Nós fazemos isso com o corpo, com a alma. Nos desgastamos com amores falsos, términos, amizades tóxicas, problemas familiares, permitindo que nossa energia se esgote. Há um momento em que o corpo manda um aviso — um pensamento vago, "Isso não está certo, estou me prejudicando" — mas ignoramos, auto sabotando, impedindo a recarga que tanto precisamos. E lá estava eu, em pé na porta de Caroline, carregando uma garrafa barata e um peso ainda maior nos ombros.

— Dayane? — Caroline abriu a porta e me olhou surpresa. — O que você está fazendo aqui a essa hora? Eu estava saindo para o trabalho. — Ela olhou para a garrafa em minha mão e arqueou uma sobrancelha.

— Estou aqui pra tirar satisfações, ruiva — falei o mais séria possível, a bebida dando um empurrãozinho na minha coragem. — Você é muito mais falsa do que imaginei.

— Acho que você já bebeu demais — ela disse, pegando a garrafa da minha mão com um movimento rápido, o que só aumentou minha raiva.

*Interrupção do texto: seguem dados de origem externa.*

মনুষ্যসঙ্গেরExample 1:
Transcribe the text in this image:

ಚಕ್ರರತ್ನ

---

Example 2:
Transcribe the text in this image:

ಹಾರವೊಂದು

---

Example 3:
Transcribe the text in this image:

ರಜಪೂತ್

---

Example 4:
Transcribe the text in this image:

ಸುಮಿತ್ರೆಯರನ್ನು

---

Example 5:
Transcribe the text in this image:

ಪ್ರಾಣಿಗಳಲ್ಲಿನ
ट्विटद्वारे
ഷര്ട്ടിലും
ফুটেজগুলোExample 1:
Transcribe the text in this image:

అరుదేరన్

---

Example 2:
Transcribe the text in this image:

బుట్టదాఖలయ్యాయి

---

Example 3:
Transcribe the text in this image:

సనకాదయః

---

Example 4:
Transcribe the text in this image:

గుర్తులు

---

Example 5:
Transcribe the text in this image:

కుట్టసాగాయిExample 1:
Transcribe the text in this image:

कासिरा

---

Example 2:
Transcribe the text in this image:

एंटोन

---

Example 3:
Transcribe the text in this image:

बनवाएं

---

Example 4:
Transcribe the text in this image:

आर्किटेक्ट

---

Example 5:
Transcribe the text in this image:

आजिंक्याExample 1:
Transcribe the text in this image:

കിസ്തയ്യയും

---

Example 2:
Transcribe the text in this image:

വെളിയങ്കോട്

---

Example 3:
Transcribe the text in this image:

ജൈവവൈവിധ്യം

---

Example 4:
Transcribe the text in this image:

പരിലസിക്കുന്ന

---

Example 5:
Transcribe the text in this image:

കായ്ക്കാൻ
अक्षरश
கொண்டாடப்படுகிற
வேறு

— Não estou bêbada! — Tentei pegar a garrafa de volta, mas meus reflexos estavam mais lentos do que o normal. Meus músculos pareciam desligados, como um celular com a bateria quase morta.

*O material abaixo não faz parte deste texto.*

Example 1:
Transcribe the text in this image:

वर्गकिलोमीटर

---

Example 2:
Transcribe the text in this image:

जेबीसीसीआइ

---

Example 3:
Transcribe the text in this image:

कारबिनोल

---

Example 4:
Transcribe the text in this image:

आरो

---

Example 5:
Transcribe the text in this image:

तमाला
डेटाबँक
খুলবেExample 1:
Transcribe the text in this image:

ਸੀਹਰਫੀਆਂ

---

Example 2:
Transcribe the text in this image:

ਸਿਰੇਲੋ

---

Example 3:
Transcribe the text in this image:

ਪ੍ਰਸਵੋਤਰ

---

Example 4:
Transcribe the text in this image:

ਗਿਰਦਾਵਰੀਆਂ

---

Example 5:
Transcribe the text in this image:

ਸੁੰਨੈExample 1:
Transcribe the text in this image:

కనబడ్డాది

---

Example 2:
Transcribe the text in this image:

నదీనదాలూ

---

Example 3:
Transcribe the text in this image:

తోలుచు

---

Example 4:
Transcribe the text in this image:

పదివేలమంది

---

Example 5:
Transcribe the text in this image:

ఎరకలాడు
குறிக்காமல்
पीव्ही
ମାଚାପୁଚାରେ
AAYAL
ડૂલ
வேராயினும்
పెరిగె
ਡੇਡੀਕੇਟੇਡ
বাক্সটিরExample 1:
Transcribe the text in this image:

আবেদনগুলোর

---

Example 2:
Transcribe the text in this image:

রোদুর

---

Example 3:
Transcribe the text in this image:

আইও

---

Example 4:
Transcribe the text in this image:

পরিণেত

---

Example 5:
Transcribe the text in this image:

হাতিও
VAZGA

— Não vou devolver isso pra você. Sabe que bebida faz mal à saúde? — Ela falou com um sorriso cínico, tentando me dar uma lição. Soltei uma risada amarga.

— Eu te odeio — finalmente deixei escapar, sentindo cada sílaba queimando na garganta. — Você me enganou. Fez tudo por puro interesse!

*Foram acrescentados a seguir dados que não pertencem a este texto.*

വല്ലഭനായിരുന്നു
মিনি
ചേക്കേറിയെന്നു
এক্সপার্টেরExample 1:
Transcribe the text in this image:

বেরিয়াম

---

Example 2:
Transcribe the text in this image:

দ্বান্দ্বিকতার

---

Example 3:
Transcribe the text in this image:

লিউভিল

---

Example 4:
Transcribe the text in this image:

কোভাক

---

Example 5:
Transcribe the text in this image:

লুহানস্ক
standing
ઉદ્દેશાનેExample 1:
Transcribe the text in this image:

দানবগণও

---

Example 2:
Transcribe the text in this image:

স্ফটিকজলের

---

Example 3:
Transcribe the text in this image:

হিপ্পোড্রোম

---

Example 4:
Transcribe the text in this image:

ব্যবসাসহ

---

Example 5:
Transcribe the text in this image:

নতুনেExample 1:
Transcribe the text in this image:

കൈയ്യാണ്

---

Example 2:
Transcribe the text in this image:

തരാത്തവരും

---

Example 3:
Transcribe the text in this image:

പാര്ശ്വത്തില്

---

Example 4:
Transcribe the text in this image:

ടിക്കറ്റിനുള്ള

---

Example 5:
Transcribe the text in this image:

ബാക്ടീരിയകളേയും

Caroline me olhava, confusa, como se eu fosse uma cena de novela que ela não tinha entendido.

— Do que você está falando, Dayane?

— Não vem bancar a inocente! Você sabia que a polícia está no apartamento do Victor agora, procurando provas pra me incriminar? Você não pensou em me avisar, né? Fingiu ser minha amiga enquanto me investigava?

Ela suspirou e tentou manter a compostura.

— Não é tão simples assim, Lima. Eu posso explicar.

Ri, uma risada cheia de ironia, sentindo o sabor amargo da decepção.

— Explicar? Agora quer explicar? Você é uma falsa, Caroline. — Apontei o dedo para ela, meu corpo vibrando de raiva.

Ela levantou a voz, firme.

— Meça suas palavras. Os legistas estão analisando algumas provas, mas fique tranquila, não será incriminada. Por enquanto — disse com sarcasmo.

— A polícia vai encontrar o verdadeiro culpado — dei de ombros, tentando parecer desinteressada. — Mas até lá, eu vou limpar a minha barra. Vou fazer o que for preciso pra provar minha inocência.

— Não é problema meu — Caroline deu de ombros, colocando a garrafa de volta na mesa. — Faça o que achar melhor, Lima. Eu não me importo com você.

A mágoa escapou na voz dela, mas eu não ia deixar isso me enfraquecer.

— Você é uma vadia — disse, as palavras saindo de um lugar de dor e decepção. — Você fez isso por interesse próprio. Que você se dane com tudo isso — completei, dando um gole na garrafa, recuperada do móvel.

O olhar frio dela me congelava, e, sinceramente, não fazia diferença.

Eu estava ali, presa no olho do furacão que era Caroline, e tudo que eu sentia era a adrenalina pulsando no peito, a mágoa presa na garganta e a vontade de gritar até que a minha voz não existisse mais. Antes que eu pudesse dizer qualquer coisa, ela se virou para mim com os olhos faiscando, a mão rápida sacando a arma da cintura e me apontando direto. Era quase engraçado, uma ironia amarga, que nossa história terminasse assim – ela, pronta para disparar contra o que ainda restava de nós.